Speaker Recognition¶

Speaker Diarization (SD) Models¶

PyannoteSpeakerDiarizationDeployment allows you to diarize the audio for speakers audio with pyannote models. The deployment is based on the pyannote.audio library.

Tip

To use Pyannotate Speaker Diarization deployment, install required libraries with pip install pyannote-audio or include extra dependencies using pip install aana[asr].

PyannoteSpeakerDiarizationConfig is used to configure the Speaker Diarization deployment.

aana.deployments.pyannote_speaker_diarization_deployment.PyannoteSpeakerDiarizationConfig ¶

Attributes:

model_id (str) –

name of the speaker diarization pipeline.
sample_rate (int) –

The sample rate of the audio. Defaults to 16000.

Accessing Gated Models¶

The PyAnnote speaker diarization models are gated, requiring special access. To use these models:

Request Access:
Visit the PyAnnote Speaker Diarization 3.1 model page and Pyannote Speaker Segmentation 3.0 model page on Hugging Face.

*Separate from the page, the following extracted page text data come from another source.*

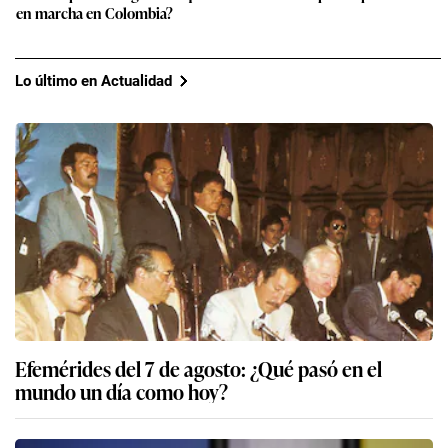
en marcha en Colombia?
Lo último en Actualidad
Efemérides del 7 de agosto: ¿Qué pasó en el
mundo un día como hoy?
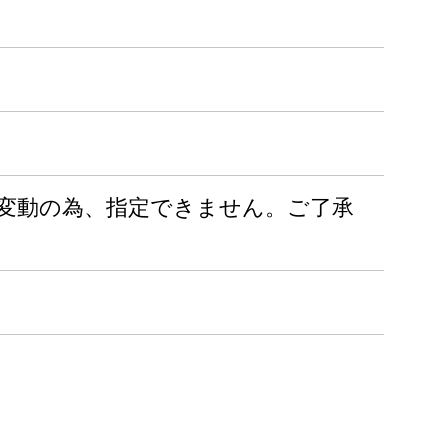
より変動の為、指定できません。ご了承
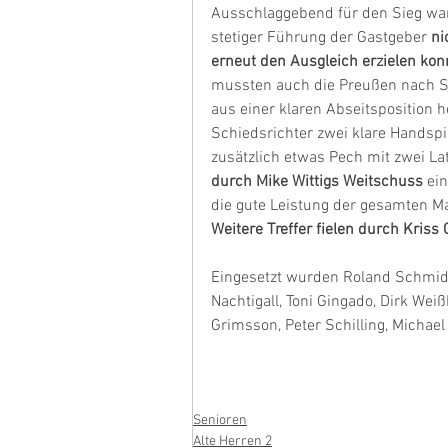
Ausschlaggebend für den Sieg war s
stetiger Führung der Gastgeber
 n
erneut den Ausgleich erzielen kon
mussten auch die Preußen nach Spi
aus einer klaren Abseitsposition 
Schiedsrichter zwei klare Handsp
zusätzlich etwas Pech mit zwei La
durch Mike Wittigs Weitschuss
 ei
die gute Leistung der gesamten Ma
Weitere Treffer fielen durch Kriss
Eingesetzt wurden Roland Schmidt
Nachtigall, Toni Gingado, Dirk Weiß
Grimsson, Peter Schilling, Michae
Senioren
Alte Herren 2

Log in, fil out the forms, and request access.
Approval:
- If automatic, access is granted immediately.
- If manual, wait for the model authors to approve your request.
Set Up the SDK:
After approval, add your Hugging Face access token to your .env file by setting the HF_TOKEN variable:
```
HF_TOKEN=your_huggingface_access_token
```
To get your Hugging Face access token, visit the Hugging Face Settings - Tokens.

Example Configurations¶

As an example, let's see how to configure the Pyannote Speaker Diarization deployment for the Speaker Diarization-3.1 model.

Speaker diarization-3.1

from aana.deployments.pyannote_speaker_diarization_deployment import PyannoteSpeakerDiarizationDeployment, PyannoteSpeakerDiarizationConfig

PyannoteSpeakerDiarizationDeployment.options(
    num_replicas=1,
    max_ongoing_requests=1000,
    ray_actor_options={"num_gpus": 0.05},
    user_config=PyannoteSpeakerDiarizationConfig(
        model_name=("pyannote/speaker-diarization-3.1"),
        sample_rate=16000,
    ).model_dump(mode="json"),
)

Diarized ASR¶

Speaker Diarization output can be combined with ASR to generate transcription with speaker information. Further details and code snippet are available in ASR model hub.